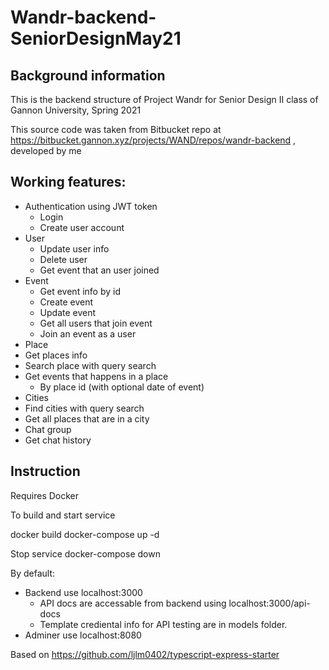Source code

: # Wandr-backend-SeniorDesignMay21

## Background information
This is the backend structure of Project Wandr for Senior Design II class of Gannon University, Spring 2021 

This source code was taken from Bitbucket repo at https://bitbucket.gannon.xyz/projects/WAND/repos/wandr-backend , developed by me

## Working features:
- Authentication using JWT token
  - Login
  - Create user account
- User
  - Update user info
  - Delete user
  - Get event that an user joined
- Event
  - Get event info by id
  - Create event
  - Update event
  - Get all users that join event
  - Join an event as a user
 - Place
  - Get places info
  - Search place with query search
  - Get events that happens in a place
    - By place id (with optional date of event)
 - Cities
  - Find cities with query search
  - Get all places that are in a city
 - Chat group
  - Get chat history

## Instruction
Requires Docker

To build and start service

docker build
docker-compose up -d

Stop service
docker-compose down

By default: 

- Backend use localhost:3000
  - API docs are accessable from backend using localhost:3000/api-docs
  - Template crediental info for API testing are in models folder.
- Adminer use localhost:8080


Based on https://github.com/ljlm0402/typescript-express-starter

### WORK TASK
Using the records above, report each line that contains the word "build" by copying it.

### ANSWER TO THIS PROBLEM
To build and start service
docker build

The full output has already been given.